Finance Committee however said there is no cause for alarm as statement can be amended

In Summary

• Treasury put the budget at Sh4.188tn, yet allocations amounted to Sh4.143tn

• Karachuonyo MP Okuome Adipo faulted it for giving ‘half-baked’ information

National Treasury PS Chris Kiptoo
National Treasury PS Chris Kiptoo
Image: FILE

The National Treasury has found itself in a tight spot after it failed to convince Members of Parliament why there was an extra Sh45 billion in the proposed 2024-25 budget that has not been allocated any function.

Treasury PS Chris Kiptoo was put to task to explain why the funds allocated to the various government arms were short by Sh45 billion from the figure issued as the total budget for the financial year.

In the Budget Policy Statement, Treasury had issued the final figure of budget at Sh4.188 trillion. 

However, the sum allocated to the Executive, Judiciary, counties, Parliament and Consolidated Fund only amounted to Sh4.143.

The MPs demanded to know why the final budget had the excess.

The Budget Policy Statement is a government policy document that sets out the broad strategic priorities and policy goals to guide the national government and county governments in preparing their budgets for the subsequent financial year and over the medium term.

While appearing before the  Committee on Finance and National Planning, the PS acknowledged that there is Sh45 billion that's yet to be allocated.

He could not explain what it was to be allocated for.

Committee chair Kimani Kuria, who is also the MP for Molo, questioned why there should be different projections by the same ministry for the same budget.

"The overall expenditure and net lending is projected at Sh4.182 trillion," Kuria said.

"The table you provided has National Executive allocation of Sh2.5 trillion, Consolidated Fund of Sh1.2 trillion and county governments disbursements of Sh391 billion.

"So the total is Sh4.133 trillion, which is different from the overall expenditure by a difference of Sh45 billion."

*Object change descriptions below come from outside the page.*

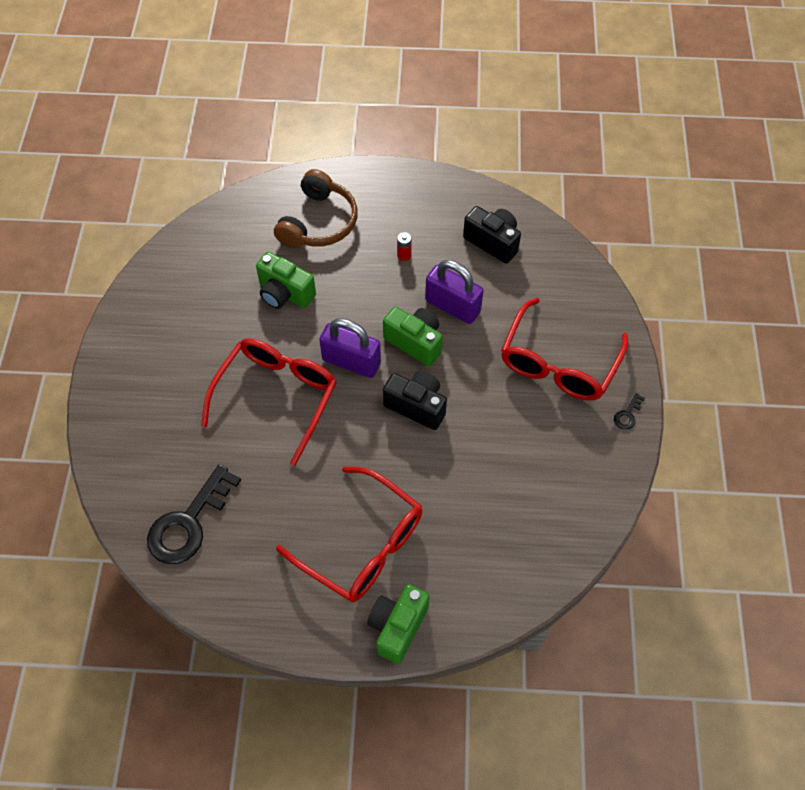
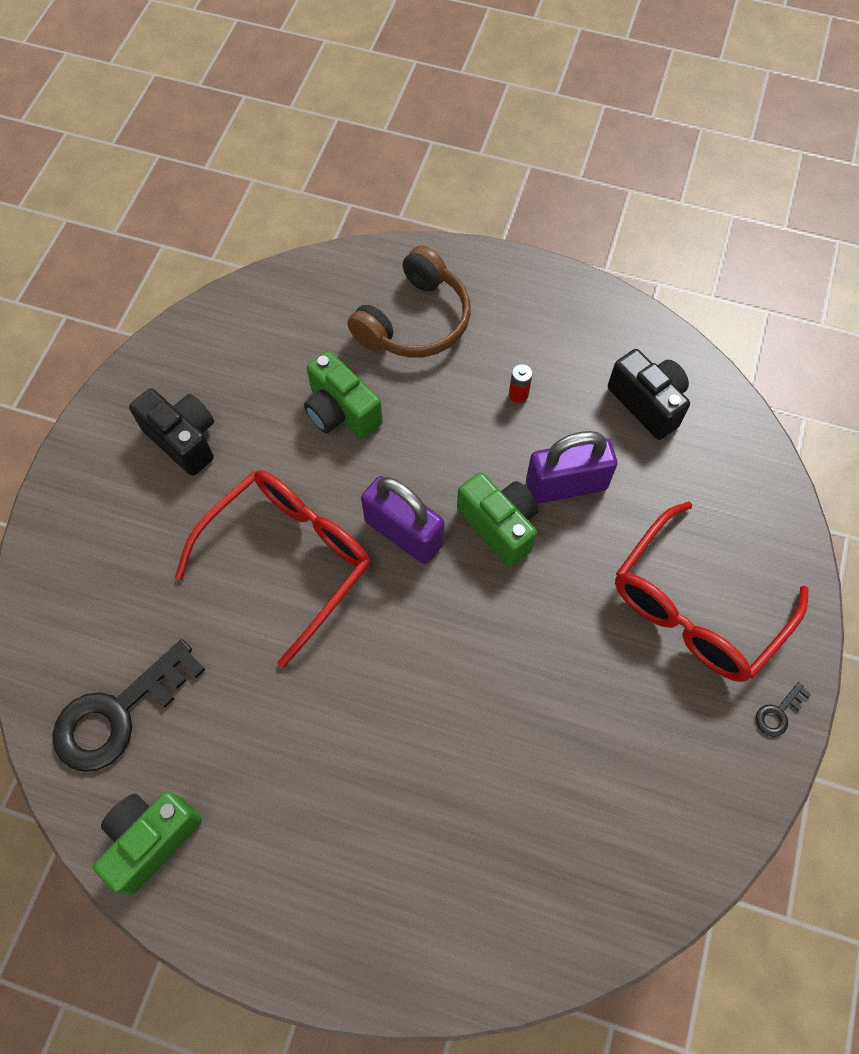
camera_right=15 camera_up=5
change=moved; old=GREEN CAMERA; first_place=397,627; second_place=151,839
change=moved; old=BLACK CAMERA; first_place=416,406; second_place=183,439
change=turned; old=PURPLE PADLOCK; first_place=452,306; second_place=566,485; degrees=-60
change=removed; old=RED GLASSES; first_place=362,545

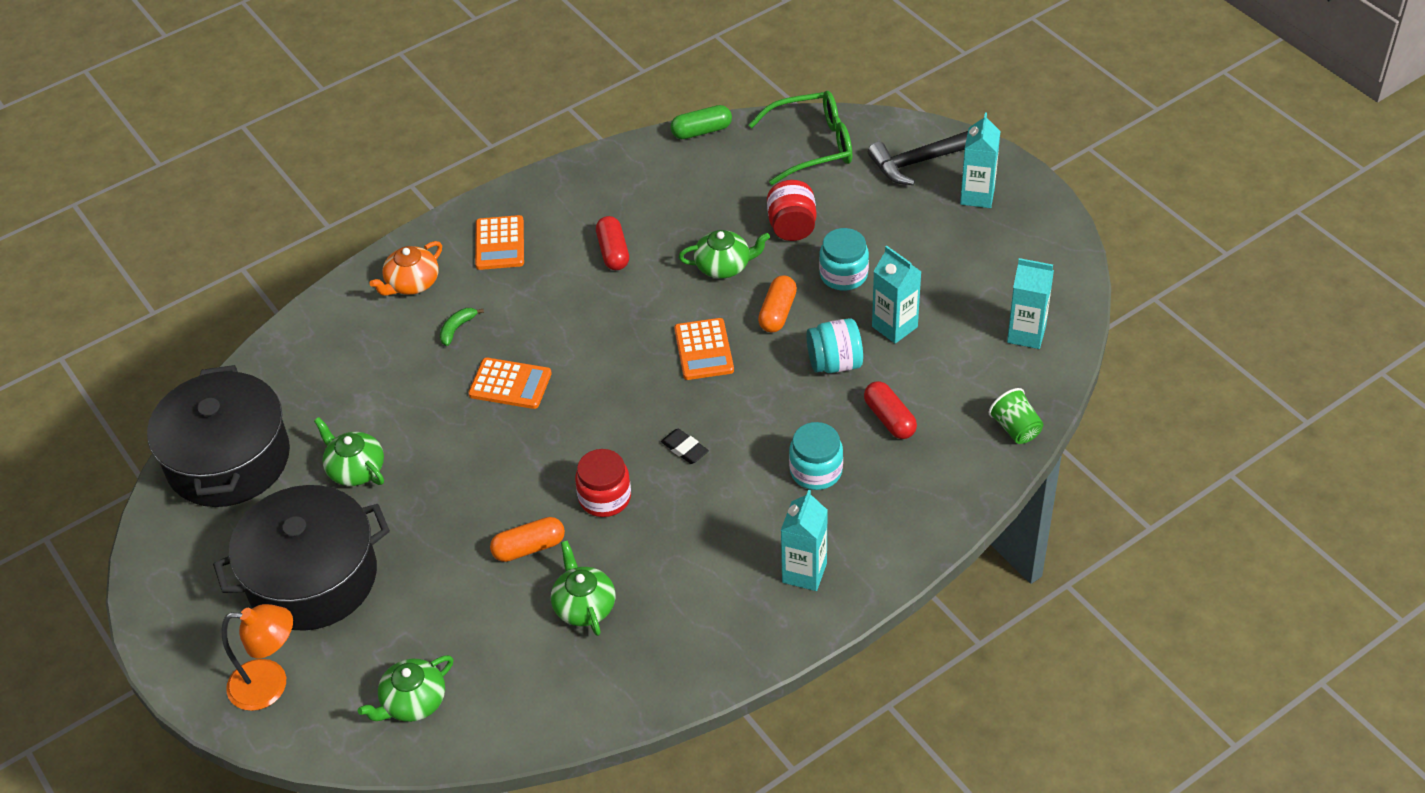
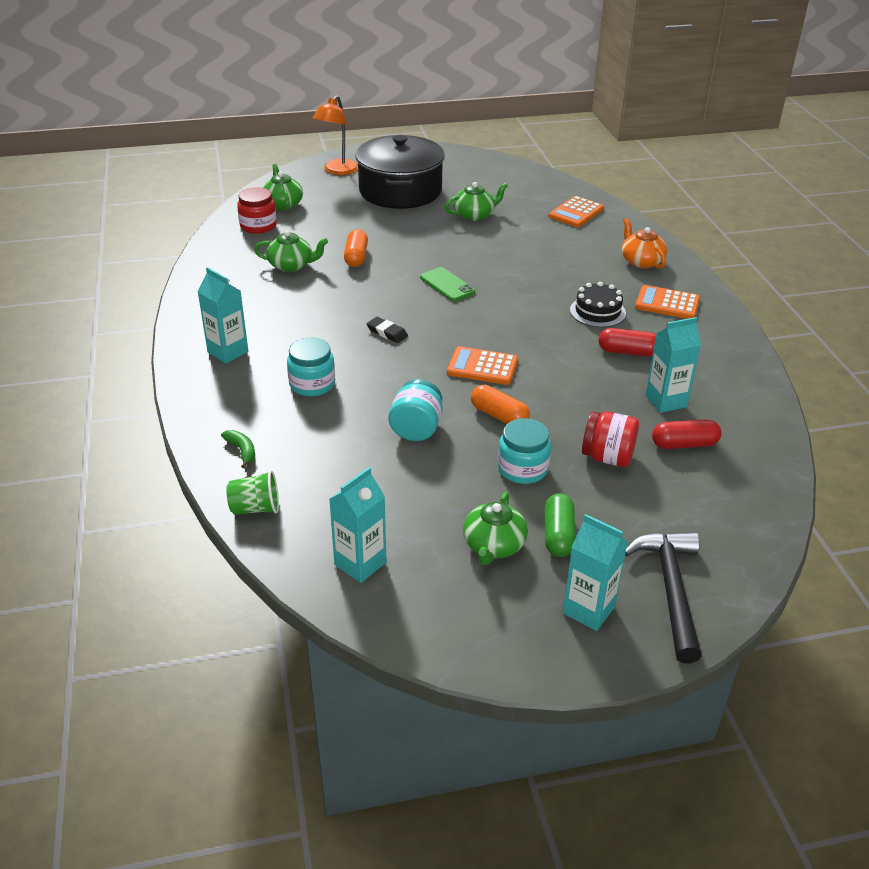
camera_right=110 camera_up=-10
change=moved; old=GREEN BANANA; first_place=457,329; second_place=242,451
change=moved; old=RED JAR; first_place=605,497; second_place=258,226
change=turned; old=BLACK ERASER; first_place=684,449; second_place=387,332; degrees=60
change=added; new=GREEN PHONE; second_place=447,285
change=moved; old=GREEN TEAPOT; first_place=723,266; second_place=493,545
change=moved; old=GREEN CAPSULE; first_place=701,131; second_place=558,535
change=moved; old=ORANGE CALCULATOR; first_place=510,384; second_place=576,213
change=added; new=BLACK CAKE; second_place=597,311
change=moved; old=TURQUOISE CARTON; first_place=894,327; second_place=666,401
change=moved; old=RED CAPSULE; first_place=889,419; second_place=684,444
change=removed; old=BLACK POT; first_place=228,460
change=removed; old=GREEN GLASSES; first_place=812,146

In an attempt to explain, Kiptoo said the variation was coming from a higher projection in the fiscal framework, especially on Appropriations in Aid.

The PS said Treasury has been pushing the A in A issue alone, and this is why there was a higher projection, but it should be harmonised.

"A in A projection is slightly higher than the ministry's projection,” Kiptoo said.

"We didn't want to lose what the sector working group had projected, and we also worked on what the ministry gave us as expenditure to be funded by A in A for the Railway Development Levy and Petroleum Development Levy. That's why we have that lower number."

However, the committee was not contented with the reply.

Kuria questioned why he didn't see where the A in A was coming from.

He said once they summed up the expenditure of the national government, Consolidated Fund and county government, it should inform the total expenditure.

“That means there is Sh45 billion surplus somewhere that either should be taken out or you tell us what it is supposed to be approved for,” Kuria said.

“Because as it looks, there is no vote for that extra amount. It's hanging. Unless you want to admit there is an error, I don't know why A in A is coming in. What is our budget?”

The PS said: “I think we will go with the higher figure, and we can provide clarification for it.

“The team needs to work on the numbers. I think the deficit you see is based on the higher numbers. This is financing, that's why we are talking about revenue projections, expenditure projections, and the deficit is what you see there.”

Karachuonyo MP Okuome Adipo faulted the Treasury for giving ‘half-baked’ information to the committee.

The committee noted that there is still no cause for alarm because this is still the Budget Policy Statement, which can be corrected afterwards with budget estimates.